How many lines in the data below include the word "本文已被刪除"? Respond with the number, nothing more.
════════════════
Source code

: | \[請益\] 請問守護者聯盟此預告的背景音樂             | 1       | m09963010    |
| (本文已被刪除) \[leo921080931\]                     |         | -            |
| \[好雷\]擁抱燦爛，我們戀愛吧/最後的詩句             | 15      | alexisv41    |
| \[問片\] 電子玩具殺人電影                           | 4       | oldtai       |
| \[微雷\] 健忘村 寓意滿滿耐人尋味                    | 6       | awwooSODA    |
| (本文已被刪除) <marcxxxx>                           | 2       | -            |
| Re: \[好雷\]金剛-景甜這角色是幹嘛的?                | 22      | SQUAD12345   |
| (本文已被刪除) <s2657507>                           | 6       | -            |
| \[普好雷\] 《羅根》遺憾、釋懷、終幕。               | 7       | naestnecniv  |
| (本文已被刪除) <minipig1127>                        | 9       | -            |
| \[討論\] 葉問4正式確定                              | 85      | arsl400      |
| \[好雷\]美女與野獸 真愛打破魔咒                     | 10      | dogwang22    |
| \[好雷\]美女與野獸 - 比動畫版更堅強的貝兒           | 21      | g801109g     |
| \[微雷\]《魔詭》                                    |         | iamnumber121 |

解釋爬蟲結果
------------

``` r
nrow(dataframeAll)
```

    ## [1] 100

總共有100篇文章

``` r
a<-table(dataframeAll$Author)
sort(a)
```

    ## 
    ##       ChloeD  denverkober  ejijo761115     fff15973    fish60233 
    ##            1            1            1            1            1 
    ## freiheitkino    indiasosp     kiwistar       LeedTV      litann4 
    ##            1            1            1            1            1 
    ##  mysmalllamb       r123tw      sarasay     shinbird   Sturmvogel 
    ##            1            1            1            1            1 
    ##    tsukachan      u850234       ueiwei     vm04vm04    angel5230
════════════════
## Your solution
4